Suasana mulai hening dan semua sibuk dgn makanan nya.


"Mawar sukan kan sayang sama hadiah nya...."ujar bu anis memulai.


Gadis itu menangguk malu-malu.


"di pake ya biar kesekolah g naik angkot...."lanjutnya


Kembali mawar mengangguk.


"pak bu...tujuan saya mengajak bapak dan ibu kenisi mau bilang niat saya utk melamar mawar...."


pak hamit tersendak


"bapak tdk apa-apa..."sapa bu anis lirih.


Lelaki itu menggeleng dan meraih minuman nya.

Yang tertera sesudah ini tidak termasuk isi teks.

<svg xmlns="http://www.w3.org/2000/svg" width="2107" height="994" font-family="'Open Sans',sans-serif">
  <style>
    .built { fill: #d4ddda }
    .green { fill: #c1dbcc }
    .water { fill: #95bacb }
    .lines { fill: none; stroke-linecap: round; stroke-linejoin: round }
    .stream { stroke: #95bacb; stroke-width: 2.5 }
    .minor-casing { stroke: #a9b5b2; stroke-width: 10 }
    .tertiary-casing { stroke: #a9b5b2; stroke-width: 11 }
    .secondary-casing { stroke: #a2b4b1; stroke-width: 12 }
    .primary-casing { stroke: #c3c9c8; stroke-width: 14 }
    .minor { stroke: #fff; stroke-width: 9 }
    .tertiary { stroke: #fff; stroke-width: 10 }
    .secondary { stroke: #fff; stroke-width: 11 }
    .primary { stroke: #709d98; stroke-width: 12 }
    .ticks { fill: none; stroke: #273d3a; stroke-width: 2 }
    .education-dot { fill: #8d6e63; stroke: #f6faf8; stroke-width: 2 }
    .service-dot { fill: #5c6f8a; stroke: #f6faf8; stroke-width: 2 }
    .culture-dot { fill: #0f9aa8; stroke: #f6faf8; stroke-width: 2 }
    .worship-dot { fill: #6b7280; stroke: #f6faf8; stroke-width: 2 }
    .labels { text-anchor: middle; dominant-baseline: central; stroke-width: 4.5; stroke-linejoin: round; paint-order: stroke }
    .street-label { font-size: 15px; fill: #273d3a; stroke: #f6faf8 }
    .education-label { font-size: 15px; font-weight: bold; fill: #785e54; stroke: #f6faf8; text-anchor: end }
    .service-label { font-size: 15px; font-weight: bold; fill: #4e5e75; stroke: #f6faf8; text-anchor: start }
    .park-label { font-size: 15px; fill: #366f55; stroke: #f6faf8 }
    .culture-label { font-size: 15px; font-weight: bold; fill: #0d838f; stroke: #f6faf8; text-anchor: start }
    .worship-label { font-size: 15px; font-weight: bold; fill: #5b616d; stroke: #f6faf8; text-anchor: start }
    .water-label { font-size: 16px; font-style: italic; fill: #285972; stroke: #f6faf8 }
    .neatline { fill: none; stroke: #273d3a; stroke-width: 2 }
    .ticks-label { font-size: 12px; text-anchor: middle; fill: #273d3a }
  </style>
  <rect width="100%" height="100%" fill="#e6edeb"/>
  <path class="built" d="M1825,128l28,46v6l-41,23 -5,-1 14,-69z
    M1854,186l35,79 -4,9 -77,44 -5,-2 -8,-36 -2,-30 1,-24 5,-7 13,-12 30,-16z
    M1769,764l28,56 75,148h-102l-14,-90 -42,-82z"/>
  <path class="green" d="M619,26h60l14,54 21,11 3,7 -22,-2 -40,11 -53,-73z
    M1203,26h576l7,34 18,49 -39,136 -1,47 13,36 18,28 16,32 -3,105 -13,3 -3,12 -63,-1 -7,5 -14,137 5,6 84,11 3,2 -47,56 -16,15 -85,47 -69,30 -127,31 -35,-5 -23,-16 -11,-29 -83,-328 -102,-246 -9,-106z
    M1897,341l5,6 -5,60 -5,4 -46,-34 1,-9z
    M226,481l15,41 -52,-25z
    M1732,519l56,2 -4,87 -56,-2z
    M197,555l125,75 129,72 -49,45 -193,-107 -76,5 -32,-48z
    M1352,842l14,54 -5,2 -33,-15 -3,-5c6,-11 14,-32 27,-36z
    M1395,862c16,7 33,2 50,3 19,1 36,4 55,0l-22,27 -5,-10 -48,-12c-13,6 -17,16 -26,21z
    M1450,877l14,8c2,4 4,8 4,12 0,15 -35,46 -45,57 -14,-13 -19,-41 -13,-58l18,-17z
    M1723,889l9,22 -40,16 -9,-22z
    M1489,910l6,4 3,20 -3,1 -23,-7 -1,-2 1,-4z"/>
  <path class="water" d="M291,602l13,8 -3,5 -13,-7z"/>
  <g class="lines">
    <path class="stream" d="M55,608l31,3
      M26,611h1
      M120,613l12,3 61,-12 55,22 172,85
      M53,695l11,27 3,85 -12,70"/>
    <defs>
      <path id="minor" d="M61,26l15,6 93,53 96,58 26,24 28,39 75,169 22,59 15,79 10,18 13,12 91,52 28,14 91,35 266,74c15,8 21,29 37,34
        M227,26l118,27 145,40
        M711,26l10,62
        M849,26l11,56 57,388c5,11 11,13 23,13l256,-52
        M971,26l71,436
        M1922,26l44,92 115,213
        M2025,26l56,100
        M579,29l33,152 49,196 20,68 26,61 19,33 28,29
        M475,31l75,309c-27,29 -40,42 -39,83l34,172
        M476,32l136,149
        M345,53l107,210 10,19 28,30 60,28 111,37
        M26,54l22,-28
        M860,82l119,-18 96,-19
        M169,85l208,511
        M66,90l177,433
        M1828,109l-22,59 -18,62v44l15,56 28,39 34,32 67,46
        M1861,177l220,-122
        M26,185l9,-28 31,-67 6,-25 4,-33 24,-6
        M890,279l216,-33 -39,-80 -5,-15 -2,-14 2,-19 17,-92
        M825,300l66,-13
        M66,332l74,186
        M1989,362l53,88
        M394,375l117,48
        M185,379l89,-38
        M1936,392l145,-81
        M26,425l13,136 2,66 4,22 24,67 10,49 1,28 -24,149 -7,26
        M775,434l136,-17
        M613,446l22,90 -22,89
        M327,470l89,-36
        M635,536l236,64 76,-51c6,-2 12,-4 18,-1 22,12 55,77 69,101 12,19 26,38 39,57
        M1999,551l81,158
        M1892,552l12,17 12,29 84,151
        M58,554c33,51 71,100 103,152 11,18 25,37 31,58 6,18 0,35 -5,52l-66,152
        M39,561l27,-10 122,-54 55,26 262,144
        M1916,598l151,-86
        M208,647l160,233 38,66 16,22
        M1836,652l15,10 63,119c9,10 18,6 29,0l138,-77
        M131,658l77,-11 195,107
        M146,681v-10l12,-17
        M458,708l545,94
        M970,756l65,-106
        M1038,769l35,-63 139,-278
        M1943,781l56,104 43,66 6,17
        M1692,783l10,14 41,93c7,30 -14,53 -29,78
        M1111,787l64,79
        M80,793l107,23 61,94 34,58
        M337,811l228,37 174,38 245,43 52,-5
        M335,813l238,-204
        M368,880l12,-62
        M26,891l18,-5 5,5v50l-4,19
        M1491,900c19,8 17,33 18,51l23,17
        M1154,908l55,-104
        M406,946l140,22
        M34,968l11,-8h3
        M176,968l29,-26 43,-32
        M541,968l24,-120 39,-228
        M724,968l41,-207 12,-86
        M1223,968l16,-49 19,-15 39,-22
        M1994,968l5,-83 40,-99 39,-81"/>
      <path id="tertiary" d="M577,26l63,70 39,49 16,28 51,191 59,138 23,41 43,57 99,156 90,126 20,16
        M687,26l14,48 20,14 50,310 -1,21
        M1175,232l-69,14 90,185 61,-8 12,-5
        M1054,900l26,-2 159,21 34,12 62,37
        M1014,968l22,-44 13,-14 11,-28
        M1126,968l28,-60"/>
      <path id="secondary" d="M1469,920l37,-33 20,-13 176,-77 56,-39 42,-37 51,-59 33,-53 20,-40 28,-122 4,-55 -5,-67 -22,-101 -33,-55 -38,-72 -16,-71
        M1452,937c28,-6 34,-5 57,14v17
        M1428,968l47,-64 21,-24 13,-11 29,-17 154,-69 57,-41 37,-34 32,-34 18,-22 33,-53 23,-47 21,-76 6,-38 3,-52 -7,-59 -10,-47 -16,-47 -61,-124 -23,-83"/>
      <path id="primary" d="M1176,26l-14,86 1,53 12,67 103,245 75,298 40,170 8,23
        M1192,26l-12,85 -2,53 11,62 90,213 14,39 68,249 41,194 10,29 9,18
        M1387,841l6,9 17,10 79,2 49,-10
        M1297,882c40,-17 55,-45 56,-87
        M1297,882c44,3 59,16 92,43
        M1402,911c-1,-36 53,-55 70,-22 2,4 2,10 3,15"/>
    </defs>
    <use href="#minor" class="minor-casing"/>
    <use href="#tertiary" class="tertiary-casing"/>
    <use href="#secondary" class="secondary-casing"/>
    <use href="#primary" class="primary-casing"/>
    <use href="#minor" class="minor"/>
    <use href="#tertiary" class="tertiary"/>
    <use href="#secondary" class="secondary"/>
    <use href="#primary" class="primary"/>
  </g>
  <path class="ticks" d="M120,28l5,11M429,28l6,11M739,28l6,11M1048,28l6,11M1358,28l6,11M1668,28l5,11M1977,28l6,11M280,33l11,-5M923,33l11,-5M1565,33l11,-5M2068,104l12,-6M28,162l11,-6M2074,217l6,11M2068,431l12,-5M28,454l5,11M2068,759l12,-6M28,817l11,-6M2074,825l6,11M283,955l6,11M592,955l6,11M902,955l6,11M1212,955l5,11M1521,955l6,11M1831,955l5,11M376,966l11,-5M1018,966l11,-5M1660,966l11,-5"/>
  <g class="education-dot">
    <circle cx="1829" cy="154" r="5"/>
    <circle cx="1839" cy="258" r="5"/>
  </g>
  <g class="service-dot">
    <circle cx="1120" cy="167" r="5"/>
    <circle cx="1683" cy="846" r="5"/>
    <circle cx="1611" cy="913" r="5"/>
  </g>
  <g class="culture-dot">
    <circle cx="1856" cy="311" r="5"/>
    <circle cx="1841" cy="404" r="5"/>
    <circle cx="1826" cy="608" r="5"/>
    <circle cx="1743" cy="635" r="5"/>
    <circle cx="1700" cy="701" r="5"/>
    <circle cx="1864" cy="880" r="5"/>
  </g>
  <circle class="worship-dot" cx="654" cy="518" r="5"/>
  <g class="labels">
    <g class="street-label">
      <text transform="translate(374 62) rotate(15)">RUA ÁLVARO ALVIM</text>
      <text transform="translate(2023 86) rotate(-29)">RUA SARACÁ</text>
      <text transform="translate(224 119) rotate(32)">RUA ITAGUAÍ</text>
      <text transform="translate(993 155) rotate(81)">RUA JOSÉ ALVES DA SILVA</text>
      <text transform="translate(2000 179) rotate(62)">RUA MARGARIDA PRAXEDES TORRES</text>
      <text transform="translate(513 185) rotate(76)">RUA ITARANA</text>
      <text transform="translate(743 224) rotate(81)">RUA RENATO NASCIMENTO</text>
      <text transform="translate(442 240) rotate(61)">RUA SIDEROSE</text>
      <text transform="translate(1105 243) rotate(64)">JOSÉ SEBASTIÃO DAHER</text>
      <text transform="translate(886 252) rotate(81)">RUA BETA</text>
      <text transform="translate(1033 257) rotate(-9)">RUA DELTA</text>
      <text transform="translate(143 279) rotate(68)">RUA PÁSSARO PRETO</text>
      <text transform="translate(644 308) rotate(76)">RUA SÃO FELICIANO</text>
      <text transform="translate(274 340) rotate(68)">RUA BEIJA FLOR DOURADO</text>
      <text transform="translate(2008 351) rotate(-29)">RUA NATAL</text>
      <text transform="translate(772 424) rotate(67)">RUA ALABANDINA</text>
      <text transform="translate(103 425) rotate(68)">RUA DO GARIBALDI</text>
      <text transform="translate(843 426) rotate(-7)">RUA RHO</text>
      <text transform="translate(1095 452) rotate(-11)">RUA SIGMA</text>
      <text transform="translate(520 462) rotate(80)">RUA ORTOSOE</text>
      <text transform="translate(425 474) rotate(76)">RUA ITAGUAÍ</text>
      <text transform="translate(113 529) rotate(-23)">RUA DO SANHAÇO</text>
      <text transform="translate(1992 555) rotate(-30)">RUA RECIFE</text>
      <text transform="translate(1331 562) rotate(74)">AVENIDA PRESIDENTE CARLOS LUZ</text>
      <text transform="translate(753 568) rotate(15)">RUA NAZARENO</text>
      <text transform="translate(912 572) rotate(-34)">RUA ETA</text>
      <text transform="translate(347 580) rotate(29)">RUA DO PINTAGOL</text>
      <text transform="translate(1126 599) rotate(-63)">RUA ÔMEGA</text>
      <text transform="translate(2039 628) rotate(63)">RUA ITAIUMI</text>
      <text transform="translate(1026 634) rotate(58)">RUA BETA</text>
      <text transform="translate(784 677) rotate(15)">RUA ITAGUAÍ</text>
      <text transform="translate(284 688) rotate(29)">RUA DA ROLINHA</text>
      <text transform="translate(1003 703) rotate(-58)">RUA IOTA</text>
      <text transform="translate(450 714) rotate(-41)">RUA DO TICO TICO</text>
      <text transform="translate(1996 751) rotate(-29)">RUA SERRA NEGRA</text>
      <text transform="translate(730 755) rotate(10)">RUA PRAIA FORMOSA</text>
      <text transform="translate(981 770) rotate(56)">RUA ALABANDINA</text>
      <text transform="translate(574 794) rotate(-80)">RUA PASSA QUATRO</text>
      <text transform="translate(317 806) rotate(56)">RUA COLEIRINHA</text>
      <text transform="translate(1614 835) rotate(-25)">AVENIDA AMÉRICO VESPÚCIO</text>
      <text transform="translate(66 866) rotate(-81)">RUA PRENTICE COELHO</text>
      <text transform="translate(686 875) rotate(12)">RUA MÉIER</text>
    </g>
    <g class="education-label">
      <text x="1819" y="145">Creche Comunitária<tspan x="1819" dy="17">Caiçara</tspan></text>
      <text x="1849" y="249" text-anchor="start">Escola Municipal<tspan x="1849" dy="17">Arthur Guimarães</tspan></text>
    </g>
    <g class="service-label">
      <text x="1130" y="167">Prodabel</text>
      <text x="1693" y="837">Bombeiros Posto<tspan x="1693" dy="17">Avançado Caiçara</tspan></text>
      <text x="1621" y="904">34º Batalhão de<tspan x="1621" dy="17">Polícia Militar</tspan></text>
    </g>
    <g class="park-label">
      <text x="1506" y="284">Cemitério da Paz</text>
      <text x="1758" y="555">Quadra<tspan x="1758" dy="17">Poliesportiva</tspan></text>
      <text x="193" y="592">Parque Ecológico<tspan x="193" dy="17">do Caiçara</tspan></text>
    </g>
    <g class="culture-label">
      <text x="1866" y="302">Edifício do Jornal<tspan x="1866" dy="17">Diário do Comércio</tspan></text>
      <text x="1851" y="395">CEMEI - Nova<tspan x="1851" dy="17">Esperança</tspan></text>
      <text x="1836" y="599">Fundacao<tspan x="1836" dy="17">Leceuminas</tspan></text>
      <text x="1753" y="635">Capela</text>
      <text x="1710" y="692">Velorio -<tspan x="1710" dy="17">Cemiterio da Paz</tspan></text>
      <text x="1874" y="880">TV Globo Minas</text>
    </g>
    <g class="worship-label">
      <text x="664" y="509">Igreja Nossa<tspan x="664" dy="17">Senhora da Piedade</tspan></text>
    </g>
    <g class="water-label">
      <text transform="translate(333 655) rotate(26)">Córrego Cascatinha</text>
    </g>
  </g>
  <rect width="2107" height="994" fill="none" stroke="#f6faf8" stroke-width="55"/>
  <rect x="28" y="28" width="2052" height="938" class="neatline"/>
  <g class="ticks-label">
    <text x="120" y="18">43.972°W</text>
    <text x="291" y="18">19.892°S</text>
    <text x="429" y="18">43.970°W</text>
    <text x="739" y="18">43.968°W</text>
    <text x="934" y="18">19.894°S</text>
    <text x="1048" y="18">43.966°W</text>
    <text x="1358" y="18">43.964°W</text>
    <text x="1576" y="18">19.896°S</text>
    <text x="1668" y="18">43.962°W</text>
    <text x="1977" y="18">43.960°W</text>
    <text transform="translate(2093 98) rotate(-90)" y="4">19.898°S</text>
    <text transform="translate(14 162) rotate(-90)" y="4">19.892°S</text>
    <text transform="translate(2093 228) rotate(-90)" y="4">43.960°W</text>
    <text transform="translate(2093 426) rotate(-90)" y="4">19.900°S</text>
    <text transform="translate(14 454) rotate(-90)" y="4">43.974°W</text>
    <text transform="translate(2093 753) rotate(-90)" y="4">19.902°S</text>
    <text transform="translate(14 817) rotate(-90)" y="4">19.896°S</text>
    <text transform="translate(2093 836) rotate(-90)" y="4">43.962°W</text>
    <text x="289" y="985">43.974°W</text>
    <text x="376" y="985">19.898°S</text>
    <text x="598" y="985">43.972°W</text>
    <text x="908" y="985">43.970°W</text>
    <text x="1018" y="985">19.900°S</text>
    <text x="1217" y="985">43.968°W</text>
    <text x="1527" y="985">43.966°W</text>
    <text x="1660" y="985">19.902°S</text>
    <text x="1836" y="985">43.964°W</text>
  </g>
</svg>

"Saya ingin anak saya dan mawar secept nya bertunangan...selepas radit lulus akan langsung saya nikah kan...."


Kalii ini pak hamit bukan hanya tersendak semua minuman nya hampir menyembur keluar.


"uhug-uhug..."


"minum pak...."ujar bu hamis mengelus pundak suami nya itu lalu memberinya segelas air lagi,tapi kali ini di tolak nya ia takut akan tersendak lagi saat mendengar penuturan bu anis berikutnya.


"kenapa pak....apa ada masalah...."sapa bu anis heran.


"hmmm"


"apa tdk terlalu terburu2 bu...mereka kan masih sma...dan lagi pula siapa tau nanti anak ibu masih memiliki pilihan yg lain nya...."


Tidak ada pilihan lain lagi pak...."


Kali ini radit yg menjawab.


"saya hanya menginginkan mawar..."lanjutnya.


"anda dengar sendiri pak...jdi saya memang hrs melakukan ini..."desis bu anis lirih.


"tapi...kami bukan org tua kandung nya...saya mengambil nya sejak usia 2 minngu krna mendiang ayah nya masih berkeluarga jauh dgn saya..."tutur pak hamit.


"ia bu....ibu nya itu sgt miskin...dan rasanya tdak akan seppadan dgn keluarga ibu..."sambung bu hamit menimpali.Gadis yg di bicarakan itu hanya bisa menunduk seolah disinilah semua org tau siapa dia sebenarnya.


"apa ada masalah radit...."ujar bua anis beralih pada putranya.


Pria itu memberikan senyum nya dan menggenggam tangan mawar di bawah meja.


"Dan spt nya putra saya pun tdk ada masalah..."ujar bu anis kemudian.


"baik kalau itu kemauan ibu saya akan menghubungi keluarga nya..."balas pak hamit akhir nya menyerah.Senjata pamungkas terakhir nya tlah kalah.